■ Task to carry out: What follows is a listing to be transcribed exactly.

■ Task data:

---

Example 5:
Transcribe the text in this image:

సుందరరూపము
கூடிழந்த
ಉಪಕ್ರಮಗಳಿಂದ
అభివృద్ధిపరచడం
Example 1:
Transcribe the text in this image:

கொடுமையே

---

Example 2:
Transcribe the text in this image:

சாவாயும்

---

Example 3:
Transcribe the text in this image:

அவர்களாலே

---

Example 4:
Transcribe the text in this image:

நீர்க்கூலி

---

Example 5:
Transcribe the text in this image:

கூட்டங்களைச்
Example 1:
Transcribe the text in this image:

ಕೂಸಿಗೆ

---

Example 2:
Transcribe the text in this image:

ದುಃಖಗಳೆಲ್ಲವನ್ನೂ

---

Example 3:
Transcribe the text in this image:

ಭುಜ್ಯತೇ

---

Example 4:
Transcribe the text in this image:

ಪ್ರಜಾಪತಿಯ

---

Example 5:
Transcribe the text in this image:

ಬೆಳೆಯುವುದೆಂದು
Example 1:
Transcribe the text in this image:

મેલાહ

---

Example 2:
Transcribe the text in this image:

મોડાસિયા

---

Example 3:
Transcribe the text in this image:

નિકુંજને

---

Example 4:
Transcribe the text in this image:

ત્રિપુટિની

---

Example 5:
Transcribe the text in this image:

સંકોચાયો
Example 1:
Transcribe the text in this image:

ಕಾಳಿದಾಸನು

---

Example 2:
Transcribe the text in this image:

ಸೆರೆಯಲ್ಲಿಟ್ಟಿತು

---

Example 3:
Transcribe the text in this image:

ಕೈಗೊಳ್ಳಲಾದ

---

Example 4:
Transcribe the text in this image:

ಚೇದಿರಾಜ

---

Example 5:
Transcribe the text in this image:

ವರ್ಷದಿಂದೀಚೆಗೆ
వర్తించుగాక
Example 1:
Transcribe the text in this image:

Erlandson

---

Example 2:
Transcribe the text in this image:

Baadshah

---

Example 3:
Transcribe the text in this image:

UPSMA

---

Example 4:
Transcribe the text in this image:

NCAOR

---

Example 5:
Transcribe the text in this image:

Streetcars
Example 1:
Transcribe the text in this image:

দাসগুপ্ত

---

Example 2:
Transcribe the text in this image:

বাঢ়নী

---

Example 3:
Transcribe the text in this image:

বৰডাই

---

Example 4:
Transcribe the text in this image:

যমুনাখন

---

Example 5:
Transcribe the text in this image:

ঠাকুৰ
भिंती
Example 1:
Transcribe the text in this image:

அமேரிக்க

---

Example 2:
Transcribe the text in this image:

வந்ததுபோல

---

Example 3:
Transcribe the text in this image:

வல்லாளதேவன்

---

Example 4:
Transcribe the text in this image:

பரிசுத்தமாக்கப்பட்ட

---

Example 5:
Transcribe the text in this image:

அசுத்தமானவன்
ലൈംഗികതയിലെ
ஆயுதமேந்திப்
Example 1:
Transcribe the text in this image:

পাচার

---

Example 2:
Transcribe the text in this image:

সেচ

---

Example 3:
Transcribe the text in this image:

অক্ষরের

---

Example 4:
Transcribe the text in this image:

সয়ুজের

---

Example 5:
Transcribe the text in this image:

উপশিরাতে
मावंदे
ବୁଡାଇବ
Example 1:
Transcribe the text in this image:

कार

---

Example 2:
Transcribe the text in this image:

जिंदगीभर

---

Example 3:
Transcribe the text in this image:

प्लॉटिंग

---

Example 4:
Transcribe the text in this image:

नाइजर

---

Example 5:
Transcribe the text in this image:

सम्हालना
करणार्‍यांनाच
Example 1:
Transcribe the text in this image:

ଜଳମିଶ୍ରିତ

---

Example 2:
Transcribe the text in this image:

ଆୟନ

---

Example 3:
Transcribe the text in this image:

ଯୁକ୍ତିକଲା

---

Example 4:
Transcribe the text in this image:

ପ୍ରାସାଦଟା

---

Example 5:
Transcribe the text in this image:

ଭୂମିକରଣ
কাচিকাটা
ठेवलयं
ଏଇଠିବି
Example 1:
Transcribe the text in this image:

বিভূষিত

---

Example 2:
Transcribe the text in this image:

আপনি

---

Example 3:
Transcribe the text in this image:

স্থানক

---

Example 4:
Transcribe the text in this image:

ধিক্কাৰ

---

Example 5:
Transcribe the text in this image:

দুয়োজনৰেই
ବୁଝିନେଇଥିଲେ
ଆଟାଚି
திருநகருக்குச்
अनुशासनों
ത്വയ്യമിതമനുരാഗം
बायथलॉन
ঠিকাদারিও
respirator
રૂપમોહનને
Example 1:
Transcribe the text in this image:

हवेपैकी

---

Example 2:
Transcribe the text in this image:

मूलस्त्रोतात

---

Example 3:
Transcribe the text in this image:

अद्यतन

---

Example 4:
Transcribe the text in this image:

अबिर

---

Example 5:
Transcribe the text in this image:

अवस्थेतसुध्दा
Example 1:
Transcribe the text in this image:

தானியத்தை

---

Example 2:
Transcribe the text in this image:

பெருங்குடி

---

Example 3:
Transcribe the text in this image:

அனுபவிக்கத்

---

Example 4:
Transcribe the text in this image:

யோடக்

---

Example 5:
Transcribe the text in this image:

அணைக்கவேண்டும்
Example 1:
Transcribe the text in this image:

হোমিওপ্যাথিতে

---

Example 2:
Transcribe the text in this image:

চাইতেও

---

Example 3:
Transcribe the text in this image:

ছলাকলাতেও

■ Output for this task:
---

Example 5:
Transcribe the text in this image:

సుందరరూపము
கூடிழந்த
ಉಪಕ್ರಮಗಳಿಂದ
అభివృద్ధిపరచడం
Example 1:
Transcribe the text in this image:

கொடுமையே

---

Example 2:
Transcribe the text in this image:

சாவாயும்

---

Example 3:
Transcribe the text in this image:

அவர்களாலே

---

Example 4:
Transcribe the text in this image:

நீர்க்கூலி

---

Example 5:
Transcribe the text in this image:

கூட்டங்களைச்
Example 1:
Transcribe the text in this image:

ಕೂಸಿಗೆ

---

Example 2:
Transcribe the text in this image:

ದುಃಖಗಳೆಲ್ಲವನ್ನೂ

---

Example 3:
Transcribe the text in this image:

ಭುಜ್ಯತೇ

---

Example 4:
Transcribe the text in this image:

ಪ್ರಜಾಪತಿಯ

---

Example 5:
Transcribe the text in this image:

ಬೆಳೆಯುವುದೆಂದು
Example 1:
Transcribe the text in this image:

મેલાહ

---

Example 2:
Transcribe the text in this image:

મોડાસિયા

---

Example 3:
Transcribe the text in this image:

નિકુંજને

---

Example 4:
Transcribe the text in this image:

ત્રિપુટિની

---

Example 5:
Transcribe the text in this image:

સંકોચાયો
Example 1:
Transcribe the text in this image:

ಕಾಳಿದಾಸನು

---

Example 2:
Transcribe the text in this image:

ಸೆರೆಯಲ್ಲಿಟ್ಟಿತು

---

Example 3:
Transcribe the text in this image:

ಕೈಗೊಳ್ಳಲಾದ

---

Example 4:
Transcribe the text in this image:

ಚೇದಿರಾಜ

---

Example 5:
Transcribe the text in this image:

ವರ್ಷದಿಂದೀಚೆಗೆ
వర్తించుగాక
Example 1:
Transcribe the text in this image:

Erlandson

---

Example 2:
Transcribe the text in this image:

Baadshah

---

Example 3:
Transcribe the text in this image:

UPSMA

---

Example 4:
Transcribe the text in this image:

NCAOR

---

Example 5:
Transcribe the text in this image:

Streetcars
Example 1:
Transcribe the text in this image:

দাসগুপ্ত

---

Example 2:
Transcribe the text in this image:

বাঢ়নী

---

Example 3:
Transcribe the text in this image:

বৰডাই

---

Example 4:
Transcribe the text in this image:

যমুনাখন

---

Example 5:
Transcribe the text in this image:

ঠাকুৰ
भिंती
Example 1:
Transcribe the text in this image:

அமேரிக்க

---

Example 2:
Transcribe the text in this image:

வந்ததுபோல

---

Example 3:
Transcribe the text in this image:

வல்லாளதேவன்

---

Example 4:
Transcribe the text in this image:

பரிசுத்தமாக்கப்பட்ட

---

Example 5:
Transcribe the text in this image:

அசுத்தமானவன்
ലൈംഗികതയിലെ
ஆயுதமேந்திப்
Example 1:
Transcribe the text in this image:

পাচার

---

Example 2:
Transcribe the text in this image:

সেচ

---

Example 3:
Transcribe the text in this image:

অক্ষরের

---

Example 4:
Transcribe the text in this image:

সয়ুজের

---

Example 5:
Transcribe the text in this image:

উপশিরাতে
मावंदे
ବୁଡାଇବ
Example 1:
Transcribe the text in this image:

कार

---

Example 2:
Transcribe the text in this image:

जिंदगीभर

---

Example 3:
Transcribe the text in this image:

प्लॉटिंग

---

Example 4:
Transcribe the text in this image:

नाइजर

---

Example 5:
Transcribe the text in this image:

सम्हालना
करणार्‍यांनाच
Example 1:
Transcribe the text in this image:

ଜଳମିଶ୍ରିତ

---

Example 2:
Transcribe the text in this image:

ଆୟନ

---

Example 3:
Transcribe the text in this image:

ଯୁକ୍ତିକଲା

---

Example 4:
Transcribe the text in this image:

ପ୍ରାସାଦଟା

---

Example 5:
Transcribe the text in this image:

ଭୂମିକରଣ
কাচিকাটা
ठेवलयं
ଏଇଠିବି
Example 1:
Transcribe the text in this image:

বিভূষিত

---

Example 2:
Transcribe the text in this image:

আপনি

---

Example 3:
Transcribe the text in this image:

স্থানক

---

Example 4:
Transcribe the text in this image:

ধিক্কাৰ

---

Example 5:
Transcribe the text in this image:

দুয়োজনৰেই
ବୁଝିନେଇଥିଲେ
ଆଟାଚି
திருநகருக்குச்
अनुशासनों
ത്വയ്യമിതമനുരാഗം
बायथलॉन
ঠিকাদারিও
respirator
રૂપમોહનને
Example 1:
Transcribe the text in this image:

हवेपैकी

---

Example 2:
Transcribe the text in this image:

मूलस्त्रोतात

---

Example 3:
Transcribe the text in this image:

अद्यतन

---

Example 4:
Transcribe the text in this image:

अबिर

---

Example 5:
Transcribe the text in this image:

अवस्थेतसुध्दा
Example 1:
Transcribe the text in this image:

தானியத்தை

---

Example 2:
Transcribe the text in this image:

பெருங்குடி

---

Example 3:
Transcribe the text in this image:

அனுபவிக்கத்

---

Example 4:
Transcribe the text in this image:

யோடக்

---

Example 5:
Transcribe the text in this image:

அணைக்கவேண்டும்
Example 1:
Transcribe the text in this image:

হোমিওপ্যাথিতে

---

Example 2:
Transcribe the text in this image:

চাইতেও

---

Example 3:
Transcribe the text in this image:

ছলাকলাতেও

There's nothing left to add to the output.